The levelized cost of energy and regulatory uncertainty in plant lifetimes
Published in The Engineering Economist, 2021
David C. Rode, Paul S. Fischbeck
Small changes in an asset’s economic life can cause outsized changes in an asset’s LCOE. We use the term “stranding” to refer to the early termination (relative to initial expectations) of an asset’s life due to changes in regulation or legislation.1 The costs of stranding an asset were originally defined as “losses in undepreciated capital resulting from reductions in asset prices” (Brennan, 1999: p. 81). Typically, however, these losses were assumed to occur as a result of a change in regulation.

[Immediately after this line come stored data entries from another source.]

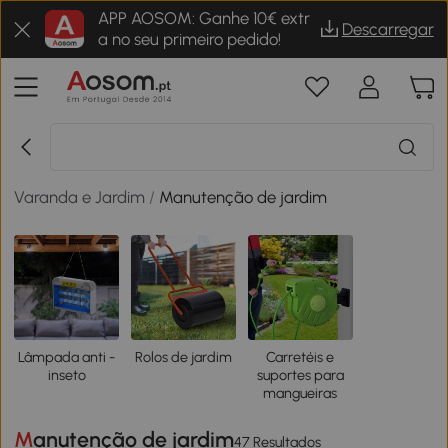
APP AOSOM: Ganhe 10€ extr
Descarregar
a no seu primeiro pedido!
Varanda e Jardim
/
Manutenção de jardim
Lâmpada anti -
Rolos de jardim
Carretéis e
inseto
suportes para
mangueiras
Manutenção de jardim
47 Resultados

For example, if regulators have previously approved recovery of an asset’s cost over time, but change their policy in such a way as to cause that asset to be removed from service prior to its costs having been fully recovered, the remaining costs are deemed to be “stranded.” Electric market deregulation gave rise to stranded costs. Changing deadlines in emission regulation, such as the Biden administration’s stated goal of making the U.S. electric power sector carbon-free by 2035 (Joe Biden for President, 2020), can also produce stranded costs (Grubert, 2020). Likewise, regulators retroactively requiring the hardening of existing infrastructure without also providing for a compensation mechanism (as exists in Northeast power markets) may be a highly salient example given the outages during severe winter weather in Texas in early 2021. Prior to electric market deregulation, these stranded costs were often compensable. Today, however, cost recovery is rarely guaranteed.2 As a result, the early retirement of an asset is a key risk for investors.